There’s an old saying in the dealmaking community that deals beget deals. And in radio, they don’t come much bigger than last week’s announced merger of CBS Radio and Entercom. That’s raised the unavoidable question of whether the landmark agreement will trigger more industry consolidation. The answer, dealmakers say, is yes—with a few important caveats.

On one hand, the bombshell deal is expected to get group heads to take a closer look at their options. “This will definitely force other owners to at least reconsider their growth strategy,” says Bob Heymann, from the Chicago office of the Media Services Group brokerage. “Anytime you have a transaction of this size it will definitely impact the thinking of the other large group owners. The question is…are these other companies in a financial position to do something even if they actually wanted to?”

Heymann and other brokers and analysts doubt the deal will trigger a wave of consolidation in the upper rung of ownership. “There’s not enough capital to do this type of transaction, especially with Cumulus and iHeart,” says Justin Nielson, senior research analyst, Media & Communications at SNL Kagan. However, he sees the merger as a positive for the overall deal market since it will provide a better understanding of what radio station values are in the current marketplace.

“There are people saying that this might be a good time to buy, not necessarily to make the biggest deals but some medium and smaller deals,” says Larry Patrick, president of brokerage Larry Patrick Communications. “It’s going to give some people the encouragement to try to get something done now.”

Patrick says he has observed “more energy coming back into the industry” due to the appointment of Ajit Pai as FCC chairman.
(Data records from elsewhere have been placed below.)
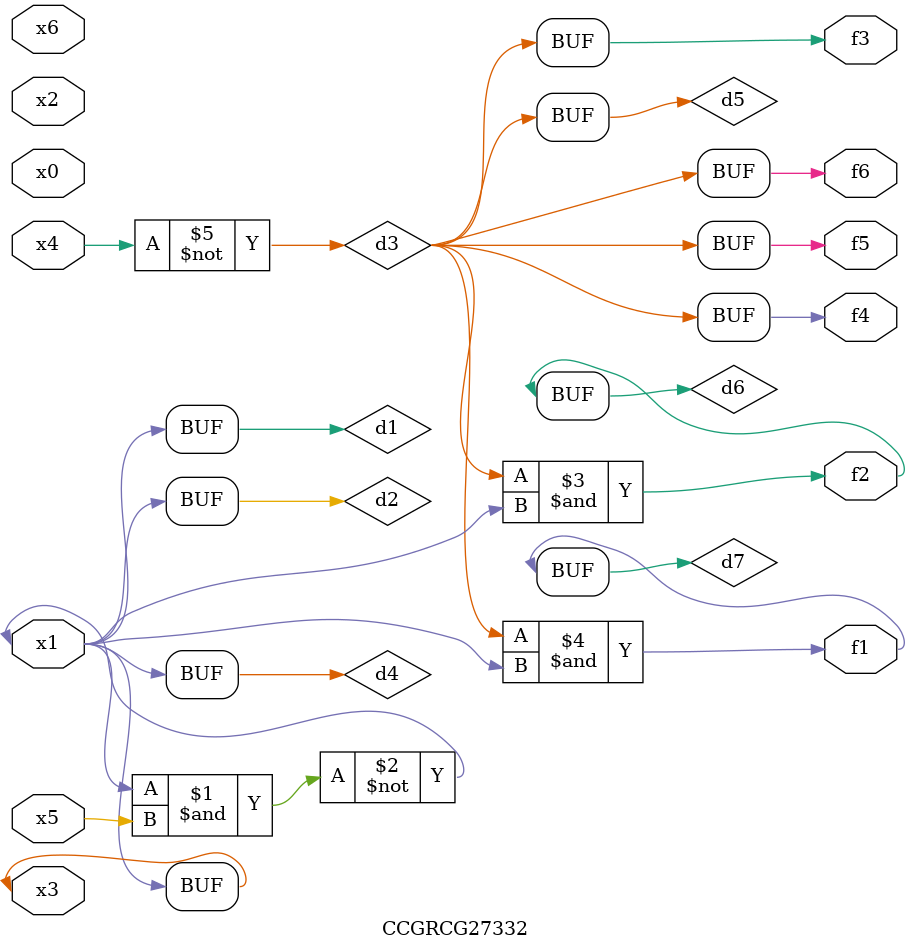
<source format=v>
module CCGRCG27332(
	input x0, x1, x2, x3, x4, x5, x6,
	output f1, f2, f3, f4, f5, f6
);

	wire d1, d2, d3, d4, d5, d6, d7;

	buf (d1, x1, x3);
	nand (d2, x1, x5);
	not (d3, x4);
	buf (d4, d1, d2);
	buf (d5, d3);
	and (d6, d3, d4);
	and (d7, d3, d4);
	assign f1 = d7;
	assign f2 = d6;
	assign f3 = d5;
	assign f4 = d5;
	assign f5 = d5;
	assign f6 = d5;
endmodule

</source>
Pai, a Republican, is seen as being more sympathetic to broadcast issues than his Democratic predecessor Tom Wheeler. “We’re in a new era of deregulation,” Patrick says, noting that the new chairman has, in very shorty order, begun to make positive policy changes for broadcasters.

At the top of the wish list for many large radio companies would be reworking the subcap limits that dictate how many FMs and AMs an operator can own in a market. “I think as we go through the year, most of the broadcasters and the deal people that want to grow bigger are going to be very pleased with what Pai does,” Patrick says.

While he believes the CBS-Entercom deal puts a “positive spin on the radio deal market,” Nielson believes changes to the FCC’s media ownership rules are needed before there can be a large wave of buying and selling. “I don’t know that this will jump start the consolidation phase unless there is some regulatory loosening of some of the ownership caps,” he says.